With the rise of online retail, the sales game has evolved by leaps and bounds. Strategies that once proved to be surefire ways to secure business have become obsolete, leaving companies scrambling to develop new tactics to beat out their competitors and rein in customers.
Still, while much has changed in how sales-driven businesses approach the future, at least pricing remains a constant factor in persuading consumers to consider one company over another for the same product or service. One such strategy that seems to be heating up is variable pricing. Let’s look at this one a bit more closely.
Have you ever searched for a product in stores, only to find that exact same item is listed for a cheaper price online? That’s a classic example of variable pricing. Essentially, the term “variable pricing” refers to cases in which a business offers a variety of price points throughout different locations or point-of-sale.
Benefits of variable pricing strategy include the ability to adjust to the lower cost of eCommerce and maximize profit on all fronts. It all depends on the cost of the product or service being offered as well as market demand. Though an increasingly useful tool for online sales, variable pricing should be employed with caution in some cases, since it can alienate frustrated consumers who may find the inconsistent pricing to be duplicitous.
Universal pricing may be preferable to some consumers, but when used properly, businesses typically discover the usefulness of mixing up its approach to pricing. That being said, variable pricing is only one of many tactics you might use to win over customers online. Another is dynamic pricing, which relies on using distinct data points such as browsing habits and demographic information to customize prices based on each customer.
This approach is similar to variable pricing in that both involve companies offering up a variety of price points based on differentiating factors. Because of this, dynamic and variable pricing often get muddled together. However, it’s important to reiterate that variable pricing centers more on location-based price points. Whether you have a brick-and-mortar element that can complement your business or simply multiple online partners to sell your products, variable pricing can be among the most useful tools in your sales arsenal.
The entire crux of variable pricing is that you switch up the price point based on point of sale, but when it comes to setting and adjusting such prices, it can quickly become a headache. To address this challenge, we suggest using an automated pricing software designed to quickly shift prices up or down. This will remove the guesswork involved in determining the best way to position your pricing online and allow you to maximize sales without investing any more time or effort into this particular aspect of your business. More and more, automated pricing is becoming the way of the future. Don’t risk getting left in the past, especially in the eyes of your customers.

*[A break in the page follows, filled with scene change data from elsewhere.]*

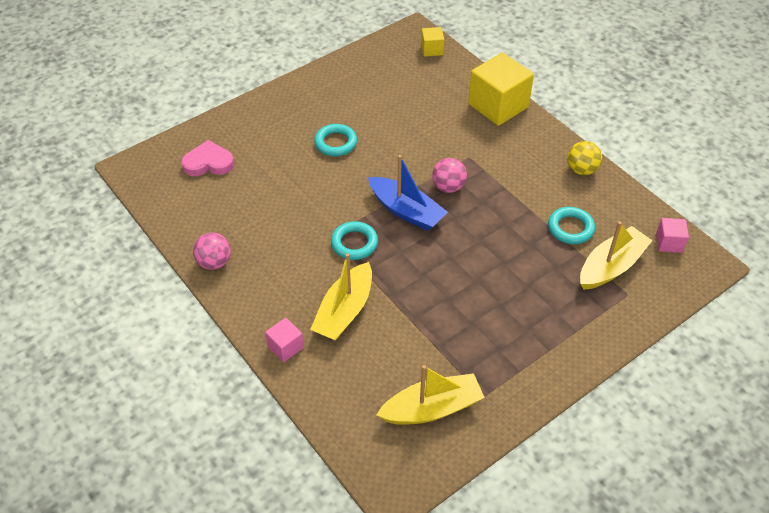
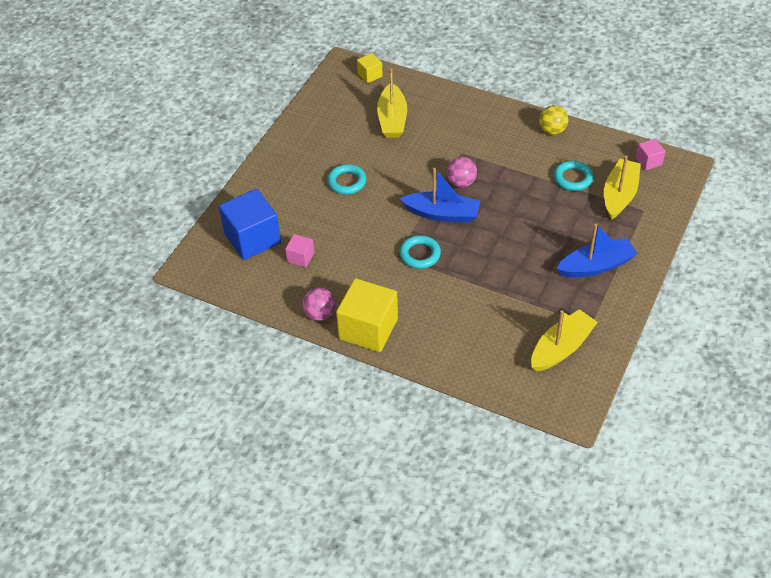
camera: 25 degrees left, 0 degrees up
(208, 163) = (252, 238): pink heart -> blue cube
(285, 347) = (424, 352): pink cube -> pink cube (300, 257)
(344, 311) = (449, 307): yellow boat -> yellow boat (392, 119)
(498, 106) = (455, 103): yellow cube -> yellow cube (368, 329)
(532, 333) = (596, 266): none -> blue boat

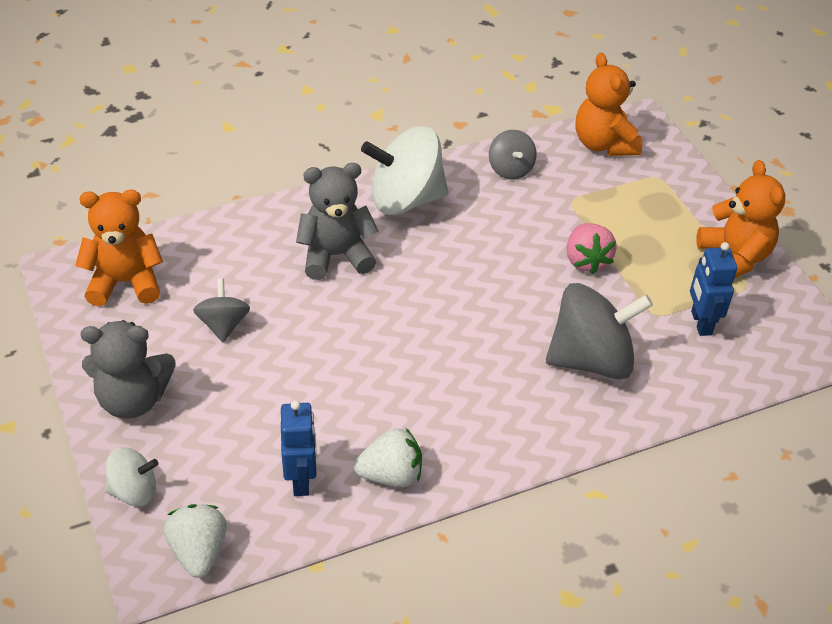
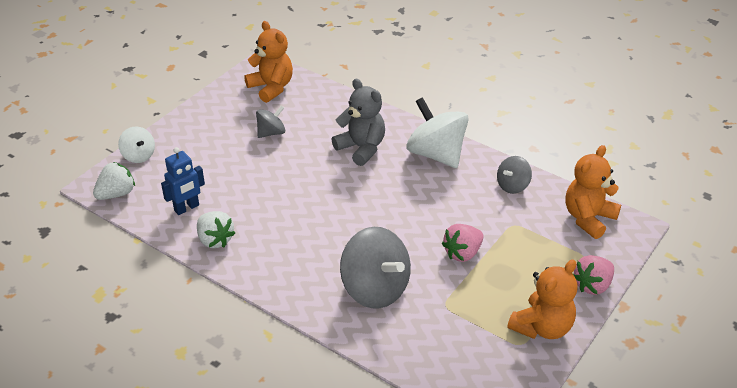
camera: 60 degrees right, 5 degrees down
(133, 399) = (195, 128): grey teddy bear -> none
(700, 193) = (592, 285): none -> pink strawberry
(700, 323) = (458, 331): blue robot -> none

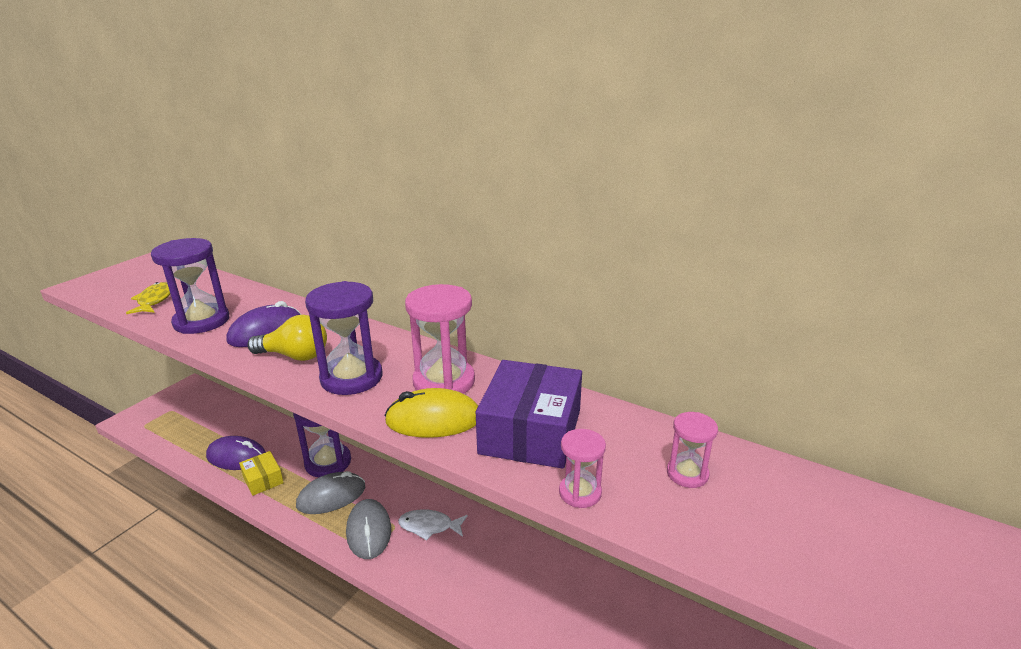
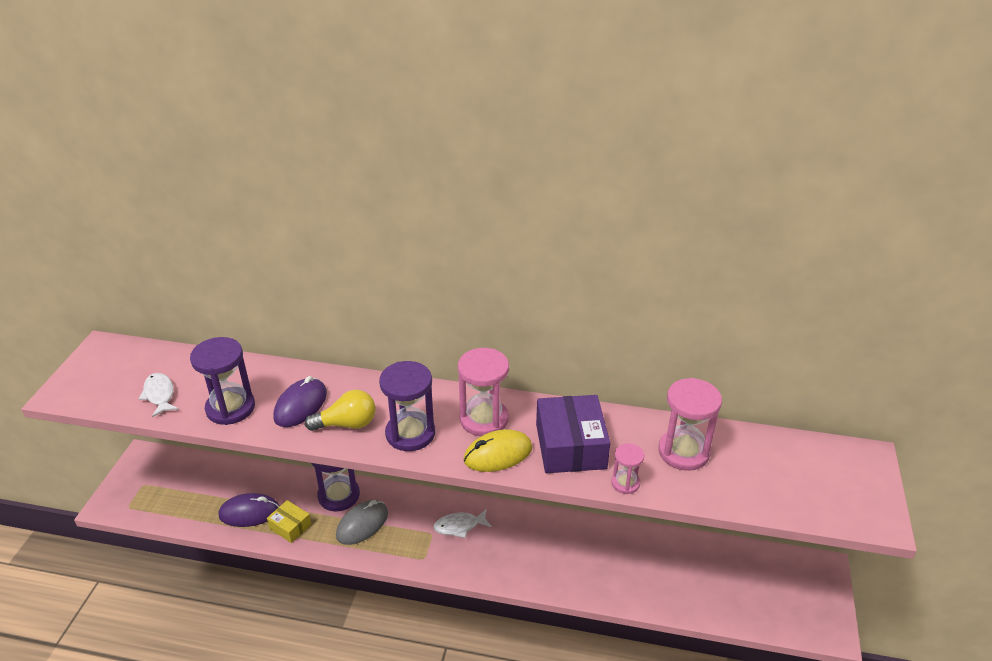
camera: 20 degrees left, 10 degrees up
(154, 300) = (159, 395): yellow fish -> white fish
(369, 531) = (413, 544): grey mouse -> none
(687, 474) = (683, 452): pink hourglass -> pink hourglass, size x1.86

Of course, variable pricing is just one of many ways you can leverage pricing to bring in customers. Depending on the nature of your business, perhaps other approaches may prove to be a better match for your customers. Regardless, we heartily recommend that you consider some in-depth testing with whatever pricing tactic you use.
Don’t invest too much of your resources into a new form of pricing without performing a bit more research into the most effective direction for your company. Variable pricing may be a trending way to do business — and we are confident it will lead you to success as well — but be sure that you’re heading down the right path before you commit to it.